QUESTIONS FOR NVIDIA

  1. Is the PCIe sysfs Gen1 x1 misreporting a known regression in kernel 6.17.0-1014-nvidia / DGX OS 7.5.0? ETA for fix?

  2. For users achieving 22-24 GB/s busbw on the same hardware class reported in earlier threads — what kernel/NCCL/firmware combination works today? Is there a supported downgrade path?

  3. Is the mlx5 NEON Write Combining patch (submitted to LKML September 2025) included in any shipping DGX OS release? If not, which release/kernel version will include it?

  4. My ib_write_bw crash at 128KB with syndrom 0x88 is worse than the 109 Gbps reported in thread 366266 on the same stack. Same root cause, or additional issue requiring separate investigation?

  5. Given that dual-Spark clustering for 405B inference was the primary purchase justification (per NVIDIA marketing), what is the escalation path if a software fix does not arrive in a reasonable timeframe?

EVIDENCE PACKAGE

Attached nvidia-ticket-evidence-20260418.tar.gz contains:

  • system-info.txt, link-info.txt, link-stats.txt

  • pause-config.txt, qos-config.txt, ring-config.txt

  • pcie-current-speed.txt, pcie-max-speed.txt, pcie-current-width.txt, pcie-max-width.txt

  • rdma-device.txt (ibv_devinfo -v full output)

  • dmesg-network.txt (mlx5, roce, nvidia kernel messages)

  • nccl-test-result.txt (reproduction commands and full output)

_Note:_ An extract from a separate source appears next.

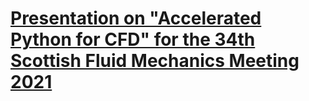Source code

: # [Presentation on "Accelerated Python for CFD" for the 34th Scottish Fluid Mechanics Meeting 2021](http://jamiejquinn.com/melvin.py-pres-scottish-fluid-mech-meeting-2021/slides.html#/accelerated-python-for-cfd)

    nvidia-ticket-evidence-20260418.tar.gz (17.2 KB)

  • ib-write-bw-result.txt (test results including crash evidence)

  • public-thread-reference.txt (correlation with thread 366266)

Happy to provide additional diagnostics, rerun with verbose NCCL/dmesg logging, or participate in remote debugging sessions.

Have you read the thread that you linked? The user was able to solve their issue so please try their steps first.